Groin Stretch (Standing) -
Lunge over to the left while keeping the right leg straight, the right foot
facing straight ahead and entirely on the floor. Lean over the left leg while
stretching the right groin muscles. Hold this position for 10 to 15 seconds.
Repeat with the opposite leg.

Groin Stretch (Seated) - Sit
on the ground with the soles together. Place the hands on or near he feet.
Bend forward from the hips, keeping the head up. Hold this position for 10 to
15 seconds.

Calf Stretch - Stand straight
with the feet together, arms extended downward, elbows locked, palms facing
backward, fingers extended and joined, and head and eyes facing front. Move the
right foot to the rear about two feet, and place the ball of the foot on the
ground. Slowly press the right heel to the ground. Slowly bend the left knee
while pushing the hips forward and arching the back slightly. Hold this
position for 10 to 15 seconds. Return to the starting position. Repeat with
the left foot.

Hip and Back Stretch (Seated)
– Sit on the ground with the right leg forward and straight. Cross the left
leg over the right while sitting erect. Keep the heels of both feet in contact
with the ground. Slowly rotate the upper body to the left and look over the
left shoulder. Reach across the left leg with the right arm, and push the left
leg to your right. Use the left hand for support by placing it on the ground.
Hold this position for 10 to 15 seconds. Repeat this stretch for the other side
by crossing and turning in the opposite direction.

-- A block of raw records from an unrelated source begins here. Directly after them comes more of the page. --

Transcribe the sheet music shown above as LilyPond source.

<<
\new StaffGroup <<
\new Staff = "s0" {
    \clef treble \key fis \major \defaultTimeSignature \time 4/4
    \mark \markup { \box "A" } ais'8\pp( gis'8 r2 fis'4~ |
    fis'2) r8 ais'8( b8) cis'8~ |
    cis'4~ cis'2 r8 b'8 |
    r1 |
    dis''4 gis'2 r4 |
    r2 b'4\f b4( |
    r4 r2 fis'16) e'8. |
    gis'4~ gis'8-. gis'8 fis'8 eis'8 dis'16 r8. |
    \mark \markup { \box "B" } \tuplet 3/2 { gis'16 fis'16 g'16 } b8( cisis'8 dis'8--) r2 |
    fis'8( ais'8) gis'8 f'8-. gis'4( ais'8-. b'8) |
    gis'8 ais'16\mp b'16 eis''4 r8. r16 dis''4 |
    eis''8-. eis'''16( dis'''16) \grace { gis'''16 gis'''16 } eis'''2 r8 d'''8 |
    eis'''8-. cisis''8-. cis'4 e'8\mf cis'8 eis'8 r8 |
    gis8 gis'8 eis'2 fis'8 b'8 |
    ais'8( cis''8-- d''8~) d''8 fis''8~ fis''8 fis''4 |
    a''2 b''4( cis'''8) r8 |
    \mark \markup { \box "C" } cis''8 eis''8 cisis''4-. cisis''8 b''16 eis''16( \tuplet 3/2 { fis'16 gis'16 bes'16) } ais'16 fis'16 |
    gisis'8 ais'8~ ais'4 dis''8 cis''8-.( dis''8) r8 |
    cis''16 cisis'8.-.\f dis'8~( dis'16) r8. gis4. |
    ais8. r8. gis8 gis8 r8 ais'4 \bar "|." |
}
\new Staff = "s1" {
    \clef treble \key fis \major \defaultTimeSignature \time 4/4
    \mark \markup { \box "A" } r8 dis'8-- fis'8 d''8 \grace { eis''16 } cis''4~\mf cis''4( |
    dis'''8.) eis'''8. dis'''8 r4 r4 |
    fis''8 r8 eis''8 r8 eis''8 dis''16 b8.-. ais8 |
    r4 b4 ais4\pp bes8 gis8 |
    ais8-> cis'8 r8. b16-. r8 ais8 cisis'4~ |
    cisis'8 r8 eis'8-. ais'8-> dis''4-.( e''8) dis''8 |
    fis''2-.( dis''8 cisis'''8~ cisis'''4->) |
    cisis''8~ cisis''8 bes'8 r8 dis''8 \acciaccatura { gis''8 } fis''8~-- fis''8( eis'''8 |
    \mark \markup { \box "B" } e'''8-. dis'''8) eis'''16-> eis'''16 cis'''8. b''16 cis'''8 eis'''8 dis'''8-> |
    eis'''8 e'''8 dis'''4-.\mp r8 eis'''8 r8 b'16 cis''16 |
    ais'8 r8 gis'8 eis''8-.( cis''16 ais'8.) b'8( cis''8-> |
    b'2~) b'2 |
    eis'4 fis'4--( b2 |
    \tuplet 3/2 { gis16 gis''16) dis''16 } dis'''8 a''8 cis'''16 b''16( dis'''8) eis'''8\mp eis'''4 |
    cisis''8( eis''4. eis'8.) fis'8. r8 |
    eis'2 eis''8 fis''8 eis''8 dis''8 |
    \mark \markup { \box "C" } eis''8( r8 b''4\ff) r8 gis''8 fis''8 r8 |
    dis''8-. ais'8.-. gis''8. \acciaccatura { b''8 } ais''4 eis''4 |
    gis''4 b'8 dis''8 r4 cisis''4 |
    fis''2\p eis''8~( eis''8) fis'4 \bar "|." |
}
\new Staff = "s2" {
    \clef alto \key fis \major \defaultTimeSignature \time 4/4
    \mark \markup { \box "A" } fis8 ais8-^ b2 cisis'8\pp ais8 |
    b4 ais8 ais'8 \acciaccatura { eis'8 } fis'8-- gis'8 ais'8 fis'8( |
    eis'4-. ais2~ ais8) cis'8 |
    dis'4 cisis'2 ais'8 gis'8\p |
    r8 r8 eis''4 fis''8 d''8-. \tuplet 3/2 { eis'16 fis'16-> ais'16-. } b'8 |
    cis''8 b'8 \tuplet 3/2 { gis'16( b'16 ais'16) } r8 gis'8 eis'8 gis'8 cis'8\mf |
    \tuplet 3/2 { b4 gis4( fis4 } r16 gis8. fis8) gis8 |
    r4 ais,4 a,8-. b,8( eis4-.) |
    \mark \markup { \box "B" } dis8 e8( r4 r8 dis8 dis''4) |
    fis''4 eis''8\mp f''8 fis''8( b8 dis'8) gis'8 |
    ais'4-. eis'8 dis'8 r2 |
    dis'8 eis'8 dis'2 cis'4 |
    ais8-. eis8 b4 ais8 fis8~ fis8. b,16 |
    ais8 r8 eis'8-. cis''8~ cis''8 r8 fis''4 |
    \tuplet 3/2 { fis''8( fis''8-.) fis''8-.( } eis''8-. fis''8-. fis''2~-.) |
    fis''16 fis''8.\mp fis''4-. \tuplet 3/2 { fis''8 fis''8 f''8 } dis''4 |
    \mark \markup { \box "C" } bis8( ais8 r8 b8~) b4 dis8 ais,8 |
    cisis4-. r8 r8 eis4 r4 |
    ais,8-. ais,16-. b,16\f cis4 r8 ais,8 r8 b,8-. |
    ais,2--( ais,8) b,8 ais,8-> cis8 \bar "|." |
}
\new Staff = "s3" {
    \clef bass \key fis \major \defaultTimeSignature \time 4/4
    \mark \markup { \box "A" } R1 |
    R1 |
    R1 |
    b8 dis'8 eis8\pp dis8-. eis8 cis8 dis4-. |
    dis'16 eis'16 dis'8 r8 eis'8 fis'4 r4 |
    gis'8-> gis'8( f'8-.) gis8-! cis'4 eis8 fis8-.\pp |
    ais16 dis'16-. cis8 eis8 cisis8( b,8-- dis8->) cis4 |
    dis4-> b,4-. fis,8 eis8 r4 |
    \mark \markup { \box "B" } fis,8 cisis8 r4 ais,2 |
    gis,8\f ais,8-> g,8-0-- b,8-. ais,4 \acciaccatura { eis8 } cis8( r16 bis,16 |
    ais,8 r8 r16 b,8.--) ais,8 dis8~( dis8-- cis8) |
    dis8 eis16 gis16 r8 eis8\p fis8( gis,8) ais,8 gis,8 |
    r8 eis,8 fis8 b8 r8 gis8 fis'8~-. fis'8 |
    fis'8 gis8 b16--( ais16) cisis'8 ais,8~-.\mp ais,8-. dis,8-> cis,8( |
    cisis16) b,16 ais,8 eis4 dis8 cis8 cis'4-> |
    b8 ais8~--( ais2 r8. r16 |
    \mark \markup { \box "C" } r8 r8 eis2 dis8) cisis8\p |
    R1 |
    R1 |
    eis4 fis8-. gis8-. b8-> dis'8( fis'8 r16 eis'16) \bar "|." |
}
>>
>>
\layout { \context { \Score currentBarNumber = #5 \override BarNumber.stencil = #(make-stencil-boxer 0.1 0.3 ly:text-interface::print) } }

Hip and Back Stretch (Lying Down) -
Lie on the back with the arms straight beside the body. Keep the legs straight
and the knees and feet together. Bring the left leg straight back toward the
head, leaving the right leg in the starting position. Bring the head and arms
up. Grab the bent left leg below the knee, and pull it gradually to the chest.
Hold this position for 10 to 15 seconds. Gradually return to the starting
position. Repeat these motions with the opposite leg.
Variation - Pull both knees to the chest. Pull the head up to the knees. Hold
for 10 to 15 seconds. Return to the starting position.